» **ЗАДАНИЕ**: Продолжите интервью о вере и церковной жизни в советские годы, начав сразу после его последней реплики.

» **ТЕКСТ ДЛЯ АНАЛИЗА**:

Был случай, когда я попытался прорваться, меня схватили, и, если бы не вмешался кто-то из священнослужителей, то меня могли бы задержать.
— Вы были крещены в детстве и каждый год ходили на Пасху в Кузнецы. И каждый год приходилось прорываться сквозь кордон?
— Мы на Пасху в Кузнецы начали ходить не сразу. Сначала мы старались ходить на Пасху в сельские храмы. Мы ездили в загородные храмы, в том числе, чтобы избежать этого надзора милиции, как я теперь понимаю. Мы ездили в Отрадное к отцу Валериану Кречетову или к отцу Алексею Злобину в Тверскую епархию. Он служил сначала в селе Красное, потом в Городне. Там все было легче. В деревнях в храмах почти не было молодежи, поэтому особенно не караулили. Была милиция, но она, как и сейчас, следила за порядком.
А в Кузнецах или на Преображенке, где служил отец Владимир Воробьев, такое было не один раз.
— На все праздники власти не пускали народ в храмы или только на Пасху?
— Кажется, только на Пасху. Я лично не помню, чтобы на Рождество народ не пускали в храм.
— Причащали тогда на Пасху?
— Мы были там, где причащали. Причащали и у отца Алексея, и у отца Валериана Кречетова в Отрадном, и у отца Всеволода Шпиллера в Кузнецах.
— Как проходило домашнее богослужение в вашей семье?
— Мы читали обычные молитвы утреннего и вечернего правила по молитвослову. Когда мы были маленькие, то все собирались и молились, когда стали старше, то стали собираться реже, все молились сами.
— Сегодня стараются вести миссионерскую деятельность, а тогда это было нельзя?
— Миссионерская деятельность была подсудна. Был закон, который запрещал такую деятельность: «религиозную пропаганду» вне стен храма. Были люди, которые пострадали за миссию, например, Александр Огородников (который тогда был неофитом из хиппи) издавал христианский журнал. Он даже сидел в тюрьме за миссионерскую деятельность.
— Как вас учили, как поступать в случае, если зайдет разговор о вере?
— В нас, детях, воспитывалась решимость исповедать веру, чтобы на прямой вопрос мы ответили, что мы верим в Бога. Об этом нам говорили родители, говорили священники. Демонстрировать веру было никак нельзя, но и скрывать ее в ответ на вопрос о ней было невозможно.
— Когда стало ясно, что гонения на Церковь в России прекратились?

» **ДАННЫЕ УПРАЖНЕНИЯ**:
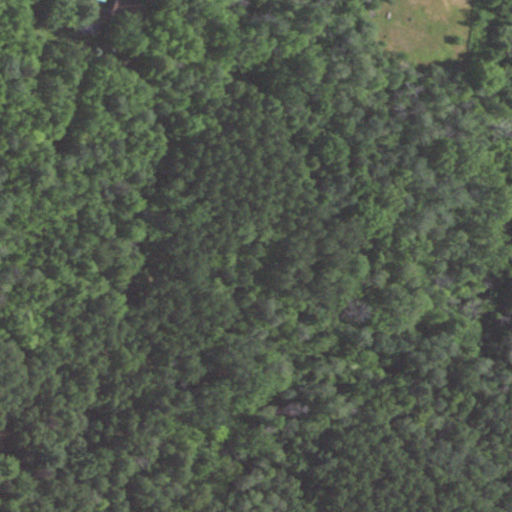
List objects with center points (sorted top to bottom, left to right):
building: (126, 7)
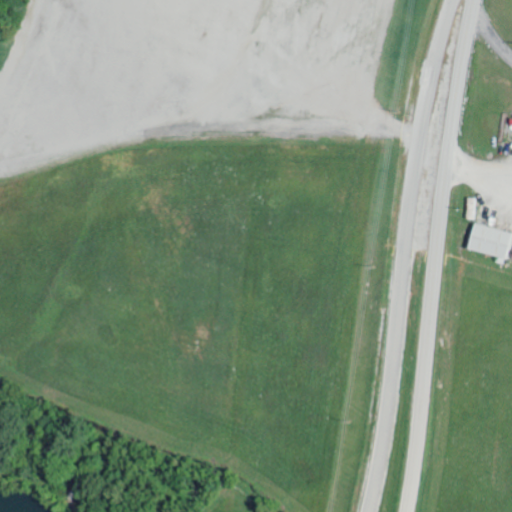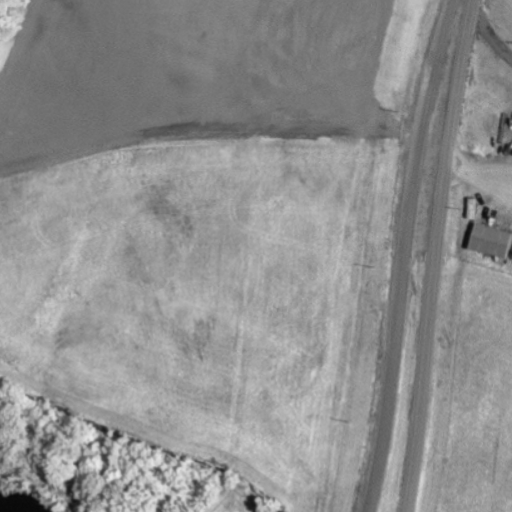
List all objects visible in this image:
road: (488, 39)
road: (445, 105)
building: (488, 242)
road: (388, 359)
road: (424, 361)
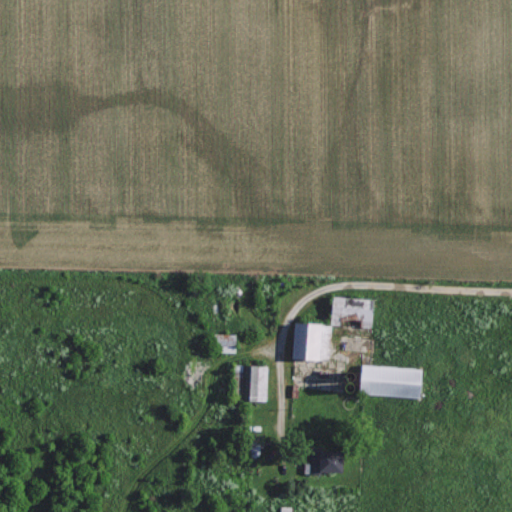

» **ОТВЕТ К ЗАДАЧЕ**:
— Перелом в отношении веры наступил после празднования Тысячелетия Крещения Руси. Хотя, при моем поступлении в семинарию в 1989 г. со мной пытался встретиться сотрудник КГБ.
— Как это происходило?
— Он позвонил и сказал: «Давайте встретимся». Я предложил: «Хорошо, у Вас на работе». Он испугался: «Нет, ни в коем случае, где-нибудь в нейтральном месте». Так наша встреча – для получения информации о церковной жизни изнутри, чтобы быть в курсе настроения умов – и не состоялась. Чтобы примитивно стучать на кого-то, такого уже не было.
А за 10 лет до моего поступления (не говорю о том, что было раньше) целью подобной вербовки было подавление всякой инициативы и проявления свободы и независимости. Это испытали на себе все священнослужители. В случае отказа от сотрудничества с соответствующими органами, притесняли, переводили на разные приходы, угрожали, что отчислят за штат, переведут из Москвы. Отчисление за штат – это для священника «волчий билет» — означало, что ни служить нигде нельзя, ни в другое место работать не возьмут, негде заработать деньги, чтобы кормить семью.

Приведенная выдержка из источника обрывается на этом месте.